畏怖

僕は、日本在住の近代的な生活を営む24歳の男だが、時として、まるで、ウルルン滞在記に出てくるような裸族が、よくわからない祭をしている時のような声を上げてしまうことがある。



ゴキブリが出た時だ。アレが目の前に現れただけで、僕は反射的にどうかしてる人みたいな行動をとってしまう。その時ばかりは、一切の抑制も利かない。効率的にアレの対角線上に逃げながら(防御本能)、人目をはばからずにキャーキャー言う。それまで積み上げてきた威厳も、尊厳も、強制的に全てゼロへと巻き戻されてしまう。次の瞬間から、『また一から出直す』ことを余儀なくされる。悔しいが、あの虫けらにはそれだけのパワーがあることを認めざるを得ない。姿かたちは勿論、そういうところも全てひっくるめて僕はゴキブリが嫌いだ。もう、嫌いというよりも、恐いという方が正しい。大半の日本人はこうなんじゃないだろうかと思っている。

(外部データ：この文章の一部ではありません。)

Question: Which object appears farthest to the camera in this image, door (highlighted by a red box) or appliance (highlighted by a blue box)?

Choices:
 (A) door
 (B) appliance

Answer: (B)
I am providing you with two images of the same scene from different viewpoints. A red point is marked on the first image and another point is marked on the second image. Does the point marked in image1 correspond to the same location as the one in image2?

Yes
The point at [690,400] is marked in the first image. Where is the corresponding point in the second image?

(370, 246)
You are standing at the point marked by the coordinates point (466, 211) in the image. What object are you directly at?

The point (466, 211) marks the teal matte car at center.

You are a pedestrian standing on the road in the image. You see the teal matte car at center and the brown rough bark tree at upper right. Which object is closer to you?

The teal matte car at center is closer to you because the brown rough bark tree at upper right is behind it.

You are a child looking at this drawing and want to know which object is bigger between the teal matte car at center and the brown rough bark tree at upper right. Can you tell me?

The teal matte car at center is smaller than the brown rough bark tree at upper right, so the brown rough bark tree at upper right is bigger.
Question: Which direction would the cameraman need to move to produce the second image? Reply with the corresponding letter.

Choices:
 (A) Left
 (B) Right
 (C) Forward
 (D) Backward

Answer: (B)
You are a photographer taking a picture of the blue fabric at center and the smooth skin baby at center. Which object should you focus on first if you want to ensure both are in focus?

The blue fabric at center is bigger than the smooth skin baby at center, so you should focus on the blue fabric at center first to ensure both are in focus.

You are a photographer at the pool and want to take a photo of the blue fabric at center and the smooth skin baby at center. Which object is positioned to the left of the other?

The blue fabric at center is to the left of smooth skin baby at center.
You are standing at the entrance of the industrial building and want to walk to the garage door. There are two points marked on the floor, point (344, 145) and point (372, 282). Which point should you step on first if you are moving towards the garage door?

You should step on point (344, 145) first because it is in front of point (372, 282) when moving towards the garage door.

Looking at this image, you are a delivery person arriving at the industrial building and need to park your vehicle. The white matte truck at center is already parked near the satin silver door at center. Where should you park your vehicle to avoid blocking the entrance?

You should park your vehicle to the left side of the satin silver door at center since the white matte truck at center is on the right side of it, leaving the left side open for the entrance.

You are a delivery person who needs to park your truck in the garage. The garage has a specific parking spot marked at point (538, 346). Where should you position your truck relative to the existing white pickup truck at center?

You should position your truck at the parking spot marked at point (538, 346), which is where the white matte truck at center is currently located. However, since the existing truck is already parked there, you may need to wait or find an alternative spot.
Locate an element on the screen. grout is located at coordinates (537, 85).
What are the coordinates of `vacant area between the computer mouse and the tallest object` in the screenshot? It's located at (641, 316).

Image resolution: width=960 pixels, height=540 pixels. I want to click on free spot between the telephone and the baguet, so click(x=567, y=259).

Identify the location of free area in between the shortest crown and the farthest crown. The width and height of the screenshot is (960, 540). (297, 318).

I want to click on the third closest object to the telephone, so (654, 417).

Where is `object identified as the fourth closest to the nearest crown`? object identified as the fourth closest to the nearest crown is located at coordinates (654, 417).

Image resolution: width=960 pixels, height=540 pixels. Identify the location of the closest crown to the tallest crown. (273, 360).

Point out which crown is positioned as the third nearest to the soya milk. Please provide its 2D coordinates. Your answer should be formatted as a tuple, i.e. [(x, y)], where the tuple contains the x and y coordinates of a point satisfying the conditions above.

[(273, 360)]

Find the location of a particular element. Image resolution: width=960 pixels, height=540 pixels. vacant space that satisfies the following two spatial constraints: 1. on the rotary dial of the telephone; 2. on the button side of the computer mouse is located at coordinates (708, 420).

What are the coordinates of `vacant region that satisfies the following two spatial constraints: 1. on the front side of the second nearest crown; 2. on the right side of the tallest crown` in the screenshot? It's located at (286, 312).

しかし、稀にだが、「ゴキブリ?平気平気。」という人知を超えた馬鹿野郎も存在する。あれは一体どういう神経をしているんだろうか。僕には全く理解が出来ない。友人にも1人いるが、彼はなんとあの強敵に、『ティッシュ2枚』という信じられないほどの軽装備で挑むのだ。そして、勝利する。自分の出来ないことをサラリとこなしてしまう人というのは、常に羨望してしまうものだが、ことコレについては全く羨ましくない。むしろ気持ち悪ささえ感じてしまうから不思議だ。



何故こんなことをこんな時間(5時!ヤベー・・・)に書いてるかというと、寝ようと思った際、部屋にゴキブリが現れ、そして消えたのである。下手に眠れないのだ。